I’m very passionate about the spoken word. I love public speaking and spend a lot of time watching videos and live public talks to see how people engage and convey their ideas. I work with corporate professionals. I work with international business school MBA and e-MBAs. I work with start up entrepreneurs. Recently I spent some time working with 10 start ups to help them shape their message in terms of how they describe their business and pitch investors. Here are a few thoughts around how to convey big ideas that matter. Especially ideas that are driving change to happen.
1. What problem do you solve? And why should the audience care?
Clearly articulating a problem is half the solution. So take time to paint a clear picture on what exactly is the problem you are addressing. Bring the audience to this pain-point as vividly as you can. Personal anecdotes, examples or analogies can all do this. Then explain why this is a problem worth solving. Sometimes you can find a solution to a problem that’s not worth solving. My dad once created a pair of concrete hands so that you didn’t need to hold your book while reading. I’m not sure just how heavy the books were back then but let’s just say the molds remained in the garden shed.
Write down a list of reasons for why the audience needs to solve this problem. Start to sketch the typical target audience. Describe the typical person who wishes this problem to be solved. Prioritize them according to certain criteria such as how urgent the problem is to them, how much they are impacted by the problem, how much they would be willing to pay for it.
2. What’s the value? And who benefits?
Sometimes we get very excited by our ideas. We spend a long time talking them through and visualizing them with our partners and team. But what happens when we face a new audience. An audience that hasn’t been exposed to our ideas. How can we grip them with the same passion. One area that’s often lost in the excitement of a new idea is the value.
What is it exactly?
How does the value get released?
What do we need to do to release this value?
And who benefits from it?
3. What’s your purpose?
Often time you have many ideas or models in your head. During your talk, focus on one strong idea. Don’t dilute your ideas but adding in too many different ideas. Lead with your strongest idea. What’s your most desired end result. Capture this in a sentence. So I often start by saying:
My purpose is to equip technical professionals with the skills they need to shine while speaking in public.
I want to turn shy technical people into confident public speakers.
4. What behavioral changes do you need to make?
Making change happen can be challenging when faced with ingrained habits or behaviors. Think back a few decades to how hard workers fought to prevent new publishing technology being introduced into British newspaper publishing. Even today in companies without unions, making a rapid shift in working conditions is difficult for large companies to achieve. Consumers often have preferred ways to purchase. I found from my own experience when I first arrived in China and was asked to help a friend’s daughter prepare for an overseas university application. While I wanted to help her get up to steam in terms of being ready to cope in an international environment, the approach favored by her father was to find an agent to just get the application done. Agents are often preferred in many sectors as there’s a closer bond and familiarity. That said, things can change. While Chinese first traveled overseas, now the amount of independent travelers has exceeded the numbers going on tours. What changes do you need to make? How much of a challenge will they be?
5. What assumptions are you making?
Often when you’re expressing a new idea, there are many possible paths that could be chosen. Perhaps you’re not sure which one to take. Perhaps you are confident that you know the right path. Regardless, make sure you spell out your assumptions. What are you assuming will happen so that your ideas will come into fruition. One of my assumptions is that the increase in technology and rapid expansion in information we’ve been seeing over the last decade will make spoken communication more important not less important. What assumptions are you making?
There will be a market for my new product or service
People will be willing to pay for it
This change is urgent enough that people will want to do something immediately
We can actually deliver what we promise
6. What metaphor can you use?
How can you shortcut the time it takes for someone to understand what it is you are
describing.
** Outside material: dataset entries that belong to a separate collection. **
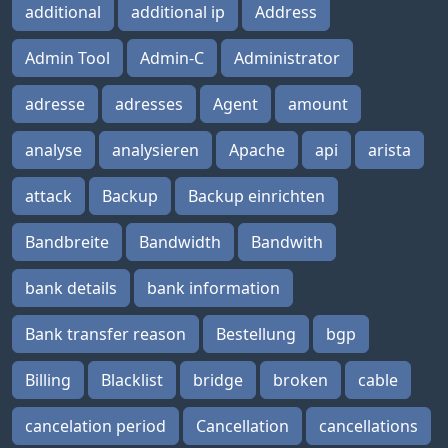
additional
additional ip
Address
Admin Tool
Admin-C
Administrator
adresse
adresses
Agent
amount
analyse
analysieren
Apache
api
arista
attack
Backup
Backup einrichten
Bandbreite
Bandwidth
Bandwith
bank details
bank information
Bank transfer reason
Bestellung
bgp
Billing
Blacklist
bridge
broken
cable
cancelation period
Cancellation
cancellations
In Hollywood this is known as the high concept. For example, in 1979 the science fiction movie Aliens was introduced as “Jaws on a spaceship”. Steven Spielberg once said, “if a person can tell me the idea in 25 words or less, it’s going to make a pretty good movie.”
So how can you use a high concept to describe your business. Using popular companies can be one way. Perhaps your new business is “the ebay for industrial products” or “Facebook for the medical profession”. In a few words, people can get the gist of what it is you do.
While you’re getting ready for your next important pitch or presentation, use the above is points as a checklist to ensure that your content is packaged to engage and connect with the most pressing interests of the audience.